§ Work task
In your copy, include no images, and write out every entry below exactly as it stands.

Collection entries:
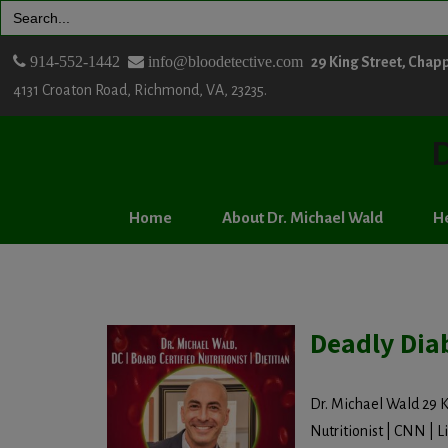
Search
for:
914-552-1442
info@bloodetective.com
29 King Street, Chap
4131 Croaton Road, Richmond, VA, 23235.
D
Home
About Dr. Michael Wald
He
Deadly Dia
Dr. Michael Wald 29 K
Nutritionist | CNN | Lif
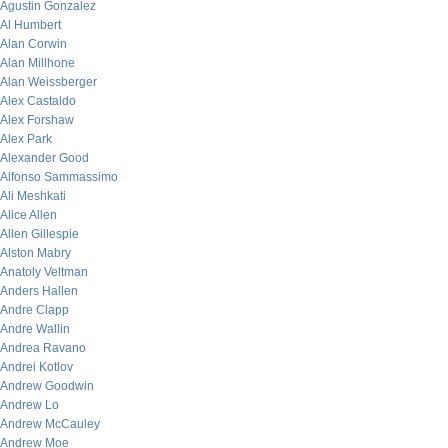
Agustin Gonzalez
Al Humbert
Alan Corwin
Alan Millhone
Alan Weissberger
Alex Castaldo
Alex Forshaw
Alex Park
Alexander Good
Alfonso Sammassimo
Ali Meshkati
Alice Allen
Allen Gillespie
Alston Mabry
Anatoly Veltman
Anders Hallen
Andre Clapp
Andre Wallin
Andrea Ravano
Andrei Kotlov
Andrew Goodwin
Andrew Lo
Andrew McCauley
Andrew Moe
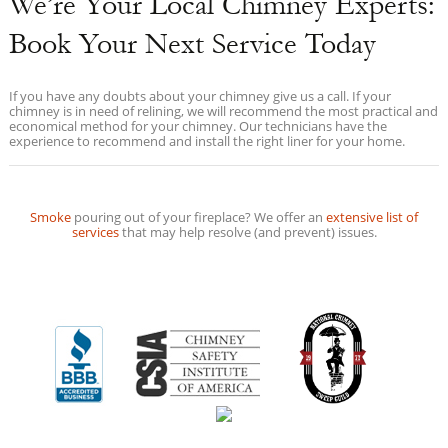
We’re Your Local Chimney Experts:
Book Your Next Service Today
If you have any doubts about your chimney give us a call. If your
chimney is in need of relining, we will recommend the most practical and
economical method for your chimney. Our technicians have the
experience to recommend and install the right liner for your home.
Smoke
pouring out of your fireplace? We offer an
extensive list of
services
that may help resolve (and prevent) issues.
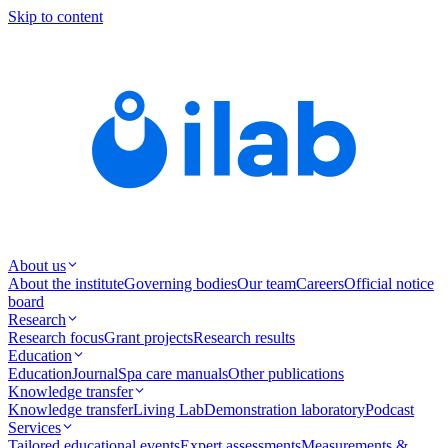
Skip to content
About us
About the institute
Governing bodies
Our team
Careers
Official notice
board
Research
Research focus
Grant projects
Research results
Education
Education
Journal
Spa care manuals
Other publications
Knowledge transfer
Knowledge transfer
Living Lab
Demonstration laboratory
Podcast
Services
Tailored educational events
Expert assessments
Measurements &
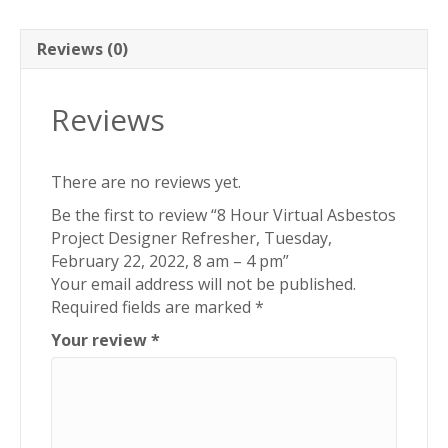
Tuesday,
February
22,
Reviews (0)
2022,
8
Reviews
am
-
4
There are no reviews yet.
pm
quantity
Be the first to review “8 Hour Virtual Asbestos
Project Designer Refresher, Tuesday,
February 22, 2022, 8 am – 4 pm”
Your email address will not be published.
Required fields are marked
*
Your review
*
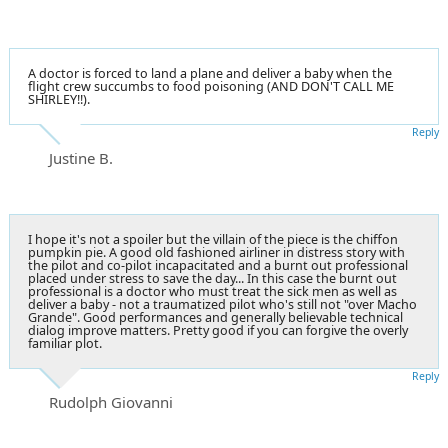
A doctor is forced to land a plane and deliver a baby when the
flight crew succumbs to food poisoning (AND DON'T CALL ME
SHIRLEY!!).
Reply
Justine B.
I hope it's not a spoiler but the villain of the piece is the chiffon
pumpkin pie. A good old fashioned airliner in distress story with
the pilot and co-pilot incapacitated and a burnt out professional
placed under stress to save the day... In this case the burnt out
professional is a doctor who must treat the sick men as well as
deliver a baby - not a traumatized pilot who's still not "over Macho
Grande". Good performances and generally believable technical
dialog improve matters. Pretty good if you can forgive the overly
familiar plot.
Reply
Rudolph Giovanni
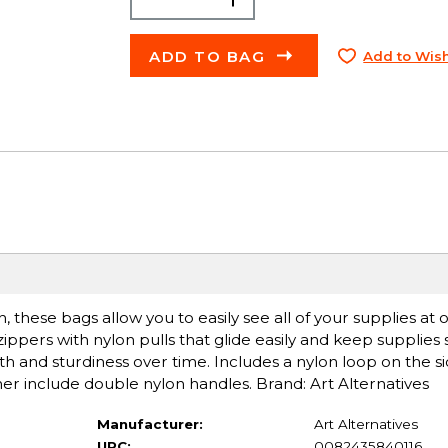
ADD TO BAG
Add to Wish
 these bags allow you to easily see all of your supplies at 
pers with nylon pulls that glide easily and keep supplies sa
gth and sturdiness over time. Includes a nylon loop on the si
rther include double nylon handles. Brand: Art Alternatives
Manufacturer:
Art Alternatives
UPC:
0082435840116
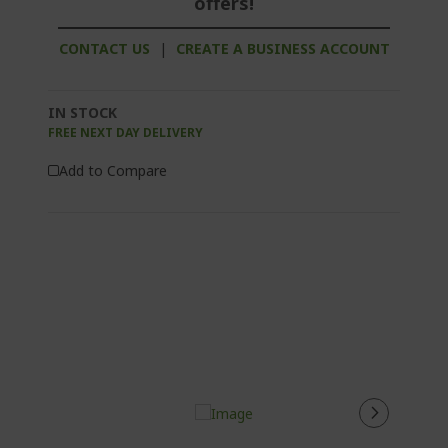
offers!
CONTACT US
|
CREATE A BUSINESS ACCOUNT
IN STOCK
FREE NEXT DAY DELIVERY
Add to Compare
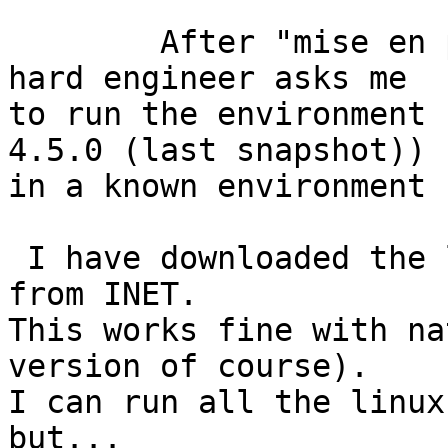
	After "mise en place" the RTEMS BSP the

§ Task output
Search
for:
914-552-1442
info@bloodetective.com
29 King Street, Chap
4131 Croaton Road, Richmond, VA, 23235.
D
Home
About Dr. Michael Wald
He
Deadly Dia
Dr. Michael Wald 29 K
Nutritionist | CNN | Lif
Agustin Gonzalez
Al Humbert
Alan Corwin
Alan Millhone
Alan Weissberger
Alex Castaldo
Alex Forshaw
Alex Park
Alexander Good
Alfonso Sammassimo
Ali Meshkati
Alice Allen
Allen Gillespie
Alston Mabry
Anatoly Veltman
Anders Hallen
Andre Clapp
Andre Wallin
Andrea Ravano
Andrei Kotlov
Andrew Goodwin
Andrew Lo
Andrew McCauley
Andrew Moe
We’re Your Local Chimney Experts:
Book Your Next Service Today
If you have any doubts about your chimney give us a call. If your
chimney is in need of relining, we will recommend the most practical and
economical method for your chimney. Our technicians have the
experience to recommend and install the right liner for your home.
Smoke
pouring out of your fireplace? We offer an
extensive list of
services
that may help resolve (and prevent) issues.
Skip to content
About us
About the institute
Governing bodies
Our team
Careers
Official notice
board
Research
Research focus
Grant projects
Research results
Education
Education
Journal
Spa care manuals
Other publications
Knowledge transfer
Knowledge transfer
Living Lab
Demonstration laboratory
Podcast
Services
Tailored educational events
Expert assessments
Measurements &
Tuesday,
February
22,
Reviews (0)
2022,
8
Reviews
am
-
4
There are no reviews yet.
pm
quantity
Be the first to review “8 Hour Virtual Asbestos
Project Designer Refresher, Tuesday,
February 22, 2022, 8 am – 4 pm”
Your email address will not be published.
Required fields are marked
*
Your review
*
A doctor is forced to land a plane and deliver a baby when the
flight crew succumbs to food poisoning (AND DON'T CALL ME
SHIRLEY!!).
Reply
Justine B.
I hope it's not a spoiler but the villain of the piece is the chiffon
pumpkin pie. A good old fashioned airliner in distress story with
the pilot and co-pilot incapacitated and a burnt out professional
placed under stress to save the day... In this case the burnt out
professional is a doctor who must treat the sick men as well as
deliver a baby - not a traumatized pilot who's still not "over Macho
Grande". Good performances and generally believable technical
dialog improve matters. Pretty good if you can forgive the overly
familiar plot.
Reply
Rudolph Giovanni
ADD TO BAG
Add to Wish
 these bags allow you to easily see all of your supplies at 
pers with nylon pulls that glide easily and keep supplies sa
gth and sturdiness over time. Includes a nylon loop on the si
rther include double nylon handles. Brand: Art Alternatives
Manufacturer:
Art Alternatives
UPC:
0082435840116
offers!
CONTACT US
|
CREATE A BUSINESS ACCOUNT
IN STOCK
FREE NEXT DAY DELIVERY
Add to Compare
	After "mise en place" the RTEMS BSP the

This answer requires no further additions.